▶ DOCUMENT SECTION:
◆ ◆ ◆ ◆ ◆ ◆ ◆
But I figured it all out which in a way was nice since I felt like I was able to figure out my own mistake. Though it left me flustered and drained. The Hunt Museum was good. Most of the girls said it was "eh" or it "sucked." So our tour guide wasn't doing jigs while juggling and singing Minnie Riperton. It was a bit dry. But I think I enjoyed it more because I knew some of the history before going and so knew what I was listening for/to. Thank you Regents and Professor Stanley Palmer at UTA. I enjoyed it.

I feel better now that I'm back at home. It's a extremely foggy day and drearily cold. Almost bitter. I cannot wait for the Spring, though it tends to rain a bit more in the new two-three months- the temperatures will be much more bearable according to our guide. I am excited about her being around tonight at 6. I'm hoping for some meal money again. If not, it'll be nice to talk to someone. Tonight is not the night to drink according to a friend from Kilmury. all the weirdos are at the pubs tonight. Normally, college kids are home for Fri-Sun morning. Sunday night is the BIG night at The Lodge pub. Don't know if I'll go. It's the day before classes start and I NEED to go to bed. I have a lot of stuff to get done on Monday as well as classes.
◆ ◆ ◆ ◆ ◆ ◆ ◆
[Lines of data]

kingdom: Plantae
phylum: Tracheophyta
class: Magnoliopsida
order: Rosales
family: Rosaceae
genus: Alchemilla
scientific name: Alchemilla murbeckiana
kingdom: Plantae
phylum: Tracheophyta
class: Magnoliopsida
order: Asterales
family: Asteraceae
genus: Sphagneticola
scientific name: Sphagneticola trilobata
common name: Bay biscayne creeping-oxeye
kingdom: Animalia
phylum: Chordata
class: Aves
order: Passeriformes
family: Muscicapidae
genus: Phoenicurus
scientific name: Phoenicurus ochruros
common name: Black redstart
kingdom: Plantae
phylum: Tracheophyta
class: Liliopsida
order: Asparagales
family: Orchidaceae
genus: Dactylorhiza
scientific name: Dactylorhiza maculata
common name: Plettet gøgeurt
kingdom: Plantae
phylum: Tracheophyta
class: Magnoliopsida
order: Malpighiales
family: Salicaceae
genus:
◆ ◆ ◆ ◆ ◆ ◆ ◆
▶ GIVEN REQUEST A: Write out the journal entry in full, word for word.
▶ GIVEN REQUEST B: Put all the lines of data into a Markdown table with the columns "No." and "Line." Number each row and skip any blank lines.

▶ WRITTEN SOLUTION A:
But I figured it all out which in a way was nice since I felt like I was able to figure out my own mistake. Though it left me flustered and drained. The Hunt Museum was good. Most of the girls said it was "eh" or it "sucked." So our tour guide wasn't doing jigs while juggling and singing Minnie Riperton. It was a bit dry. But I think I enjoyed it more because I knew some of the history before going and so knew what I was listening for/to. Thank you Regents and Professor Stanley Palmer at UTA. I enjoyed it.

I feel better now that I'm back at home. It's a extremely foggy day and drearily cold. Almost bitter. I cannot wait for the Spring, though it tends to rain a bit more in the new two-three months- the temperatures will be much more bearable according to our guide. I am excited about her being around tonight at 6. I'm hoping for some meal money again. If not, it'll be nice to talk to someone. Tonight is not the night to drink according to a friend from Kilmury. all the weirdos are at the pubs tonight. Normally, college kids are home for Fri-Sun morning. Sunday night is the BIG night at The Lodge pub. Don't know if I'll go. It's the day before classes start and I NEED to go to bed. I have a lot of stuff to get done on Monday as well as classes.

▶ WRITTEN SOLUTION B:
| No. | Line |
|---|---|
| 1 | kingdom: Plantae |
| 2 | phylum: Tracheophyta |
| 3 | class: Magnoliopsida |
| 4 | order: Rosales |
| 5 | family: Rosaceae |
| 6 | genus: Alchemilla |
| 7 | scientific name: Alchemilla murbeckiana |
| 8 | kingdom: Plantae |
| 9 | phylum: Tracheophyta |
| 10 | class: Magnoliopsida |
| 11 | order: Asterales |
| 12 | family: Asteraceae |
| 13 | genus: Sphagneticola |
| 14 | scientific name: Sphagneticola trilobata |
| 15 | common name: Bay biscayne creeping-oxeye |
| 16 | kingdom: Animalia |
| 17 | phylum: Chordata |
| 18 | class: Aves |
| 19 | order: Passeriformes |
| 20 | family: Muscicapidae |
| 21 | genus: Phoenicurus |
| 22 | scientific name: Phoenicurus ochruros |
| 23 | common name: Black redstart |
| 24 | kingdom: Plantae |
| 25 | phylum: Tracheophyta |
| 26 | class: Liliopsida |
| 27 | order: Asparagales |
| 28 | family: Orchidaceae |
| 29 | genus: Dactylorhiza |
| 30 | scientific name: Dactylorhiza maculata |
| 31 | common name: Plettet gøgeurt |
| 32 | kingdom: Plantae |
| 33 | phylum: Tracheophyta |
| 34 | class: Magnoliopsida |
| 35 | order: Malpighiales |
| 36 | family: Salicaceae |
| 37 | genus: |